We had the pleasure of interviewing Wiese, and here is what he had to say:
Q&A with Wiese
This song is amazingly well-written and produced. Can you walk us through the writing and recording process for “Somebody Else”?
Thank you so much - I really had fun with this one! I grew up in the 90's, and get a nostalgic feeling every time I think back to all the weird but nice things that characterized this decade. The theme of the song is the epic 90's music we all hate to love. I find it fascinating how people tend to forget about all the cred songs and start asking for 90's music as soon as time passes midnight. And so, I started writing the song and had so much fun playing with lyrics such as “Whatever happened to doin’ all the small things, Blink 182?” and “So where are they, that rock like Mötley, smooth like Sade?” After finishing the song, I tried a few vocalists before I ended up with this really talented LA-based artist who I immediately heard would be a perfect fit for the song.
If you don’t mind sharing, what was your motivation behind moving on from Warner and onto pursuing your own label?
It's actually nowhere near as dramatic as it sounds. We only had an agreement for one song, and after that both parties were free to do what we wanted. Major labels can be a huge and important resource if you are among their biggest and priority artists. In the time that followed, I did not feel that it was right for me to release music on a major label, but rather to release independently and eventually maybe on a minor label where I have top priority. If everything goes as I hope, I will gladly sign with a major label later, when the time is right for it and I have proven that I am worthy of being prioritized.
What has, in your experience, been one of the biggest highlights of your music career so far?
I think we need to go all the way back to May 1 2004 when I played my first really big live-performance in front of more than 15,000 people at a football stadium.

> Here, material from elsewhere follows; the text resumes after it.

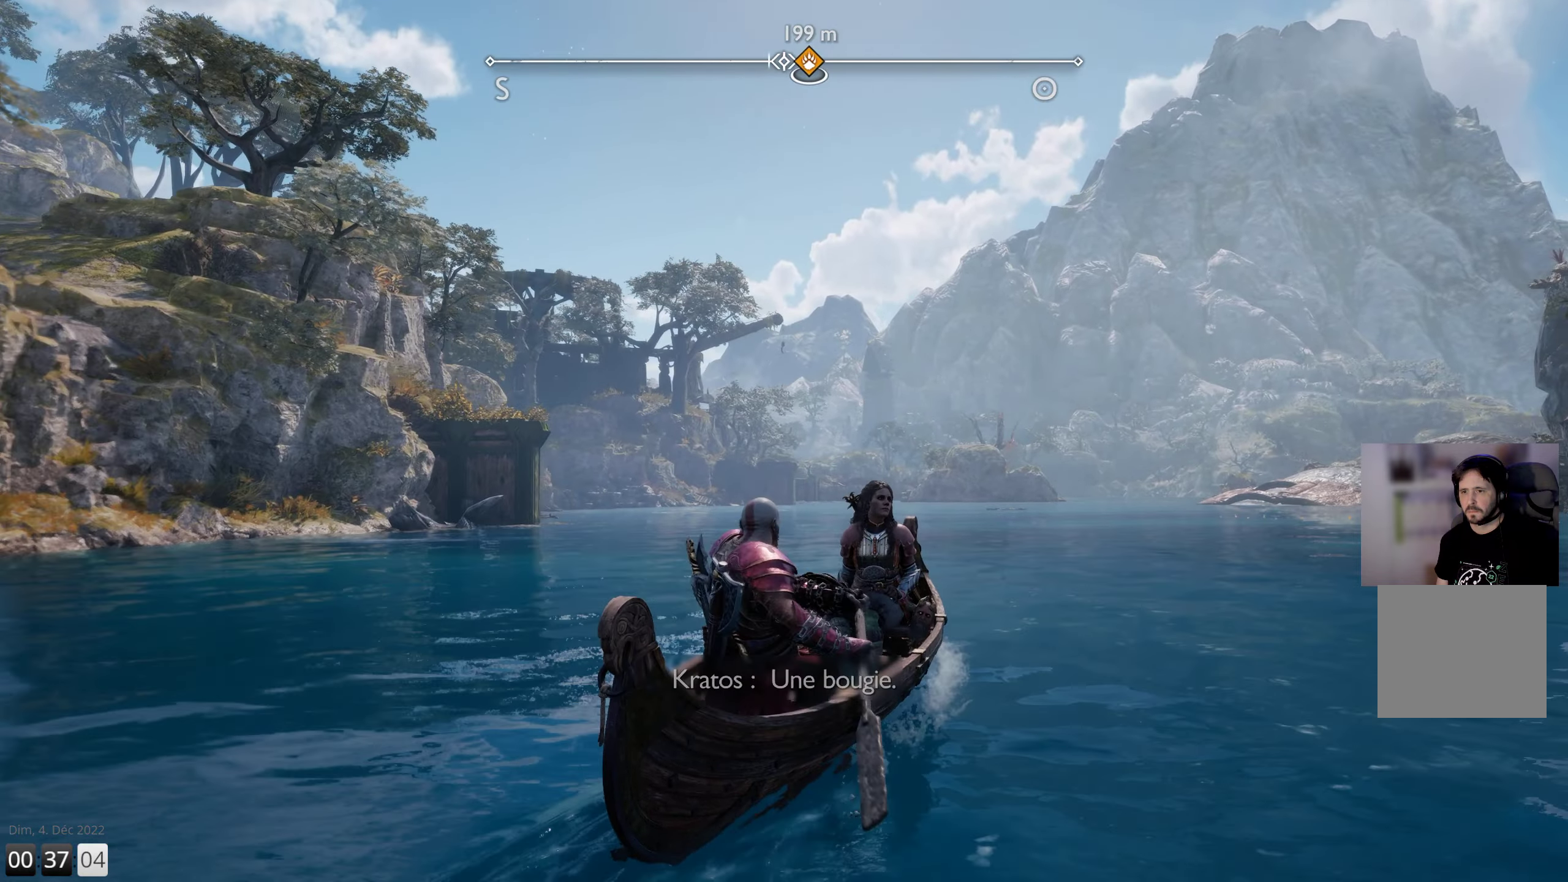
{"buttons": [], "left_stick": "up", "right_stick": "down-left", "events": [[484, "right_stick", "down-left"]]}
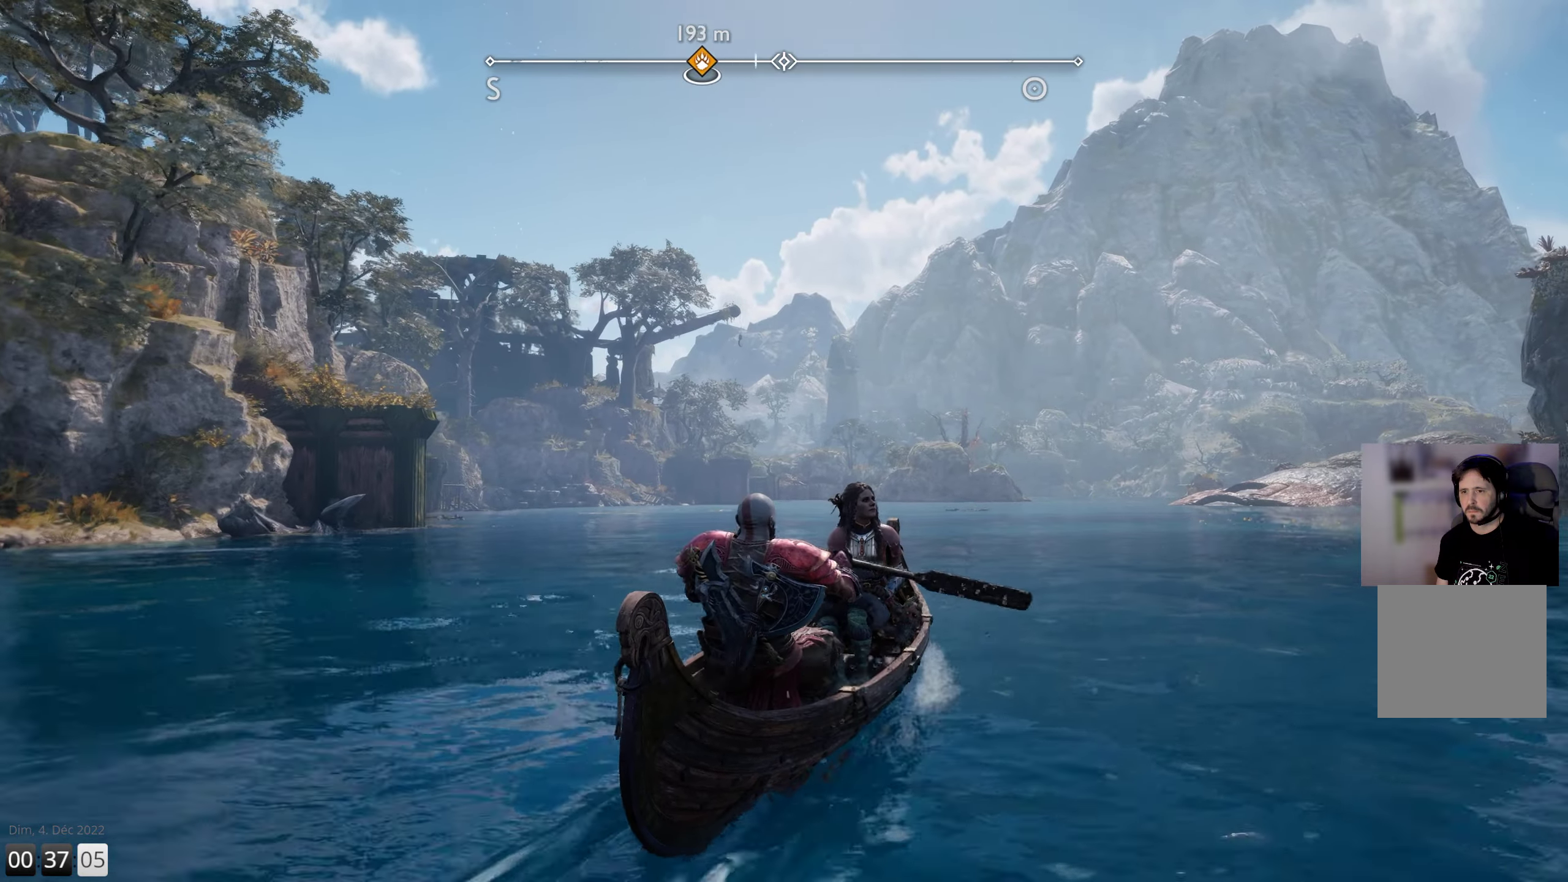
{"buttons": [], "left_stick": "up", "right_stick": "center", "events": [[350, "right_stick", "center"]]}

Since I was four, I had a dream of walking out on the pitch in front of a large audience representing my team, Viking FK. However, with limited football talent I quit playing football when I was 16, about the same time as I started doing music. Then one thing led to another, and suddenly I’d made this football song and was given the chance to perform it on the pitch during the opening ceremony of their new stadium. Standing there alone, in the middle of the pitch with a mic in my hand, in front of a sold out stadium was an emotional moment and a dream come true. Since then I’ve played several times at this stadium, last time about a year ago, and it’s still an incredible feeling.
Was there a pivotal point in your life that you knew that music is your passion?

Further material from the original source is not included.